Below are entries; count the lines among them that contain the word "candle", and give only the count.

WORKING DATA »
--------------------------------

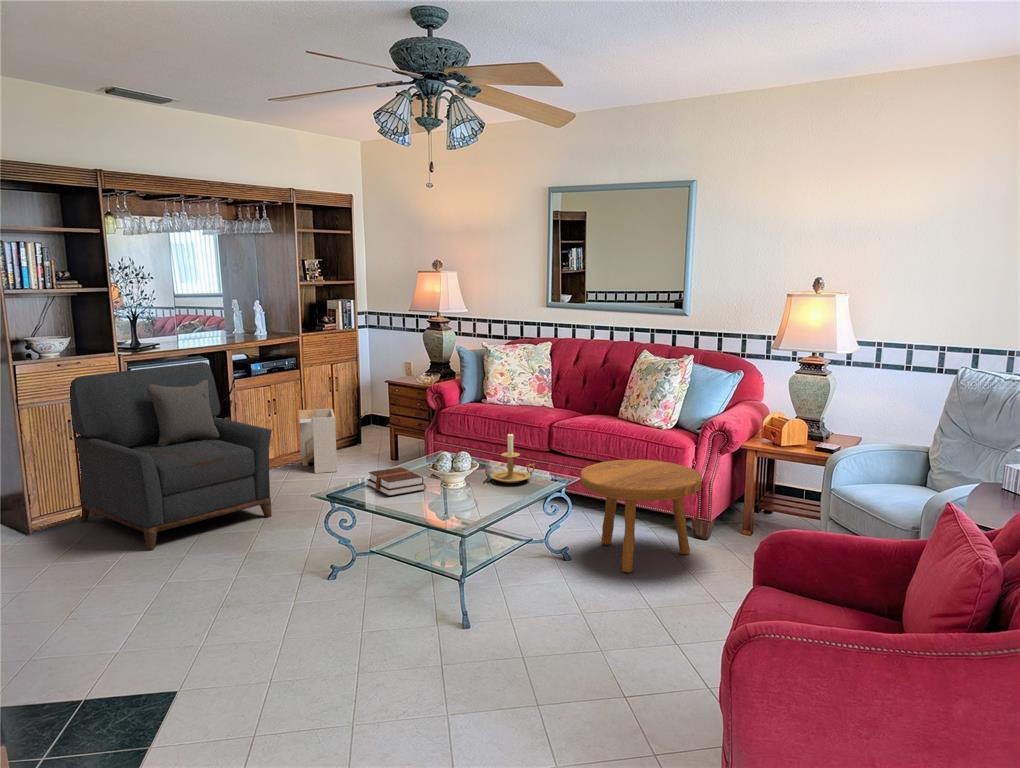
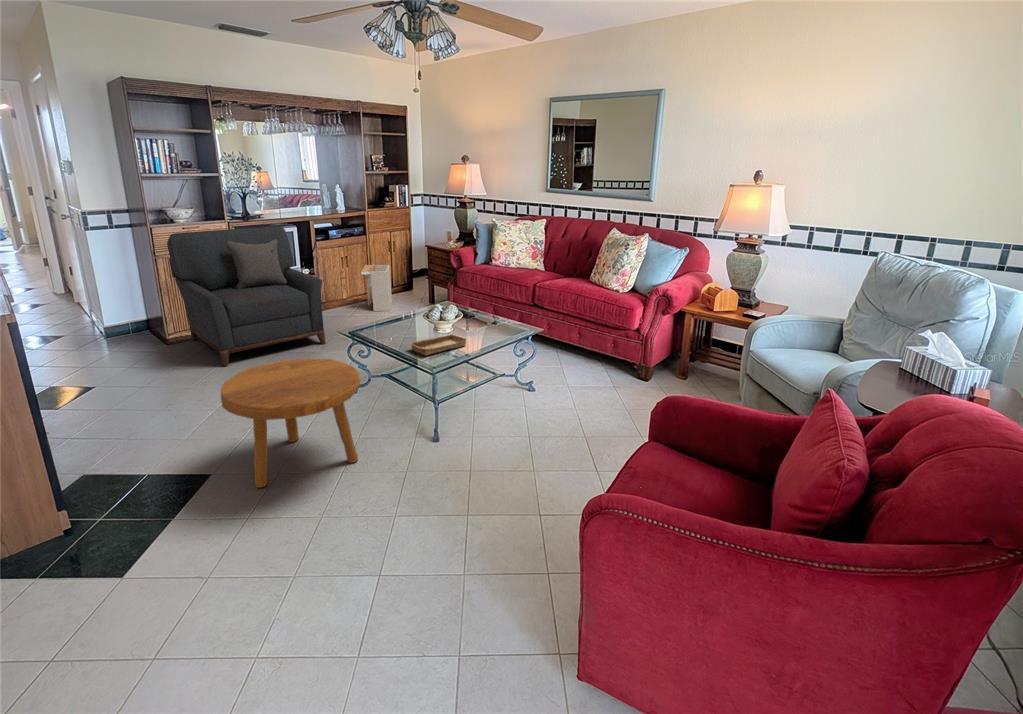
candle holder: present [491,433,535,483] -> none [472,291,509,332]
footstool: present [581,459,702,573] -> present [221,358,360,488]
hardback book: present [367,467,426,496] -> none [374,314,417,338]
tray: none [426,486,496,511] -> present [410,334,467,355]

--------------------------------

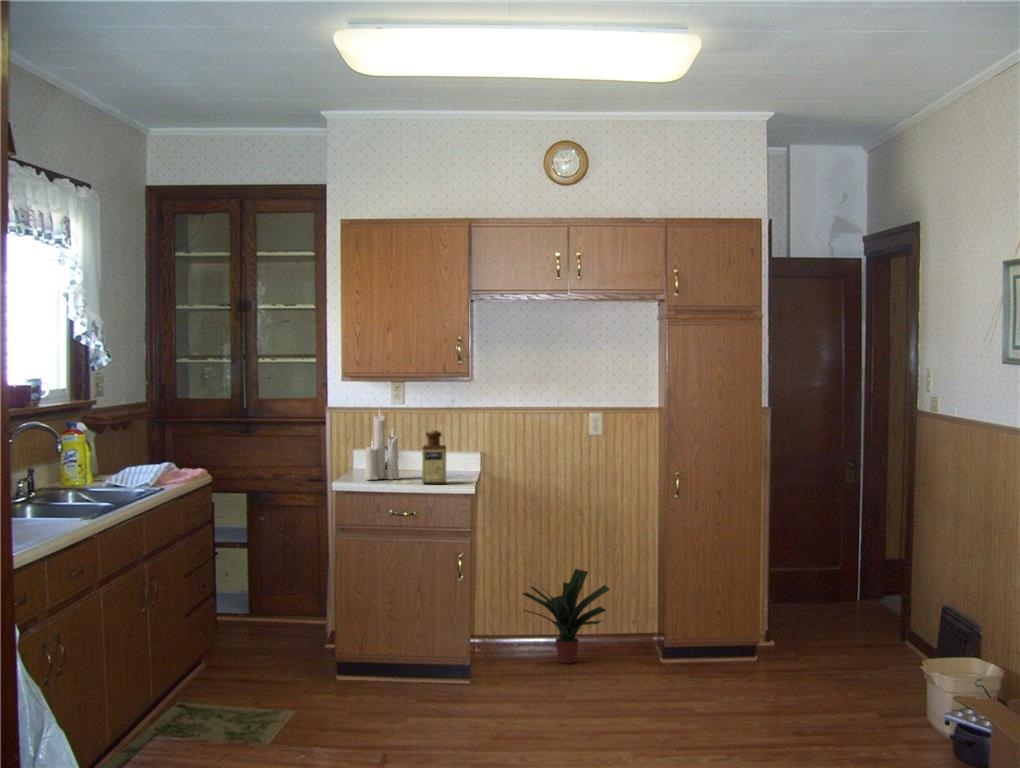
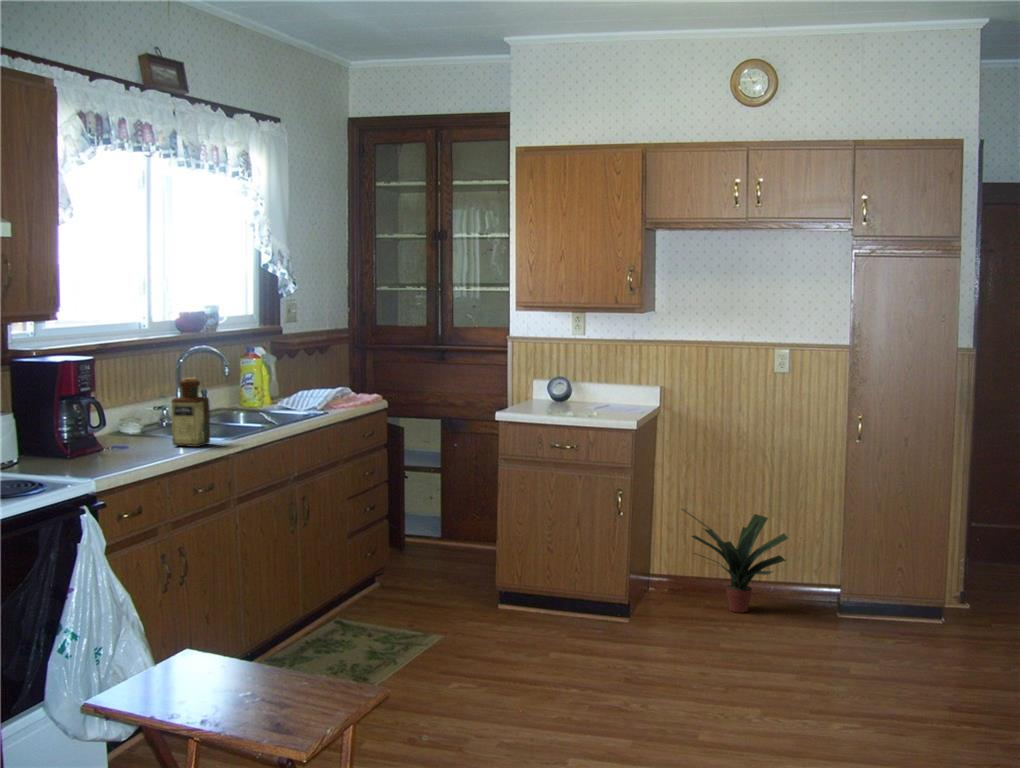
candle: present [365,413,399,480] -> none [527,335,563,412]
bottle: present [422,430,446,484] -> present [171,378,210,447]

--------------------------------

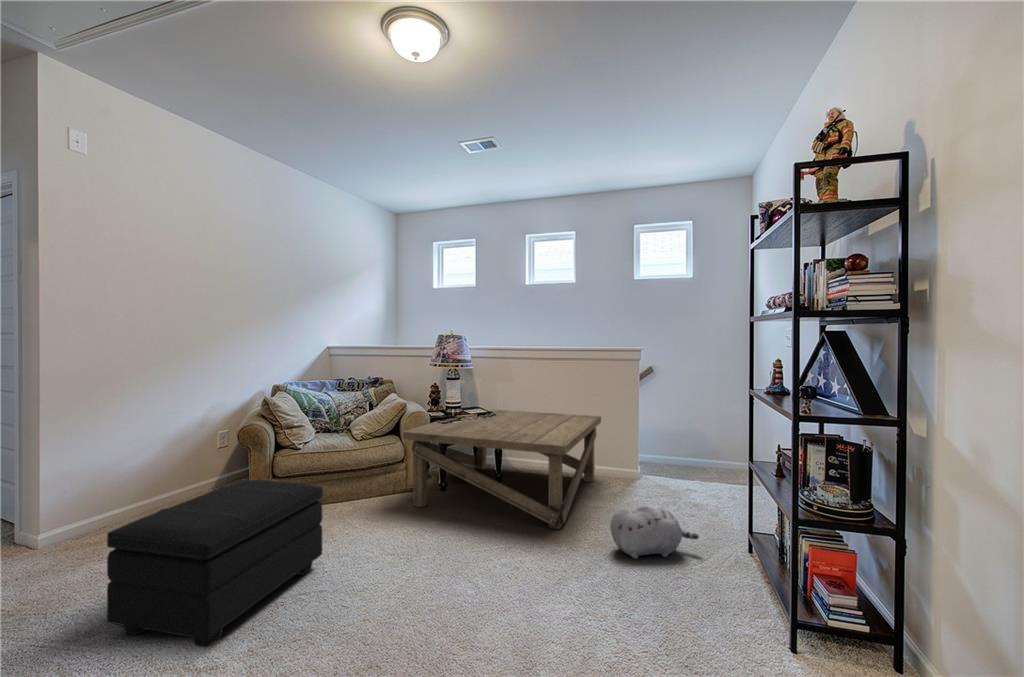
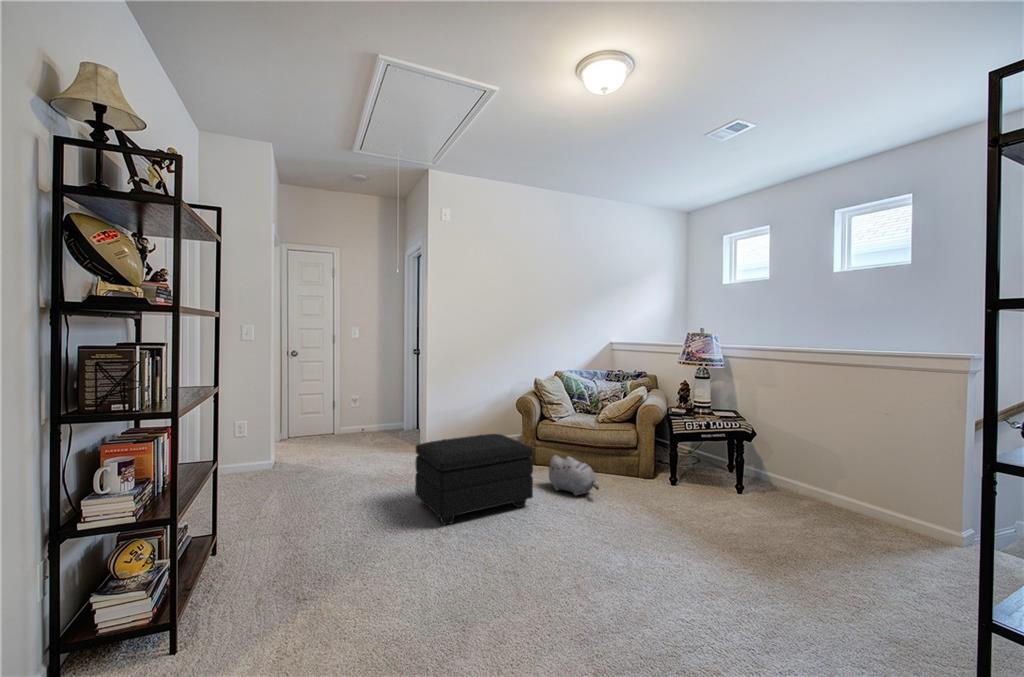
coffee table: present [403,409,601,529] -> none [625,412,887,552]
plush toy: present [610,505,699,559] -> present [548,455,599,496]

--------------------------------

ANSWER BOX » 2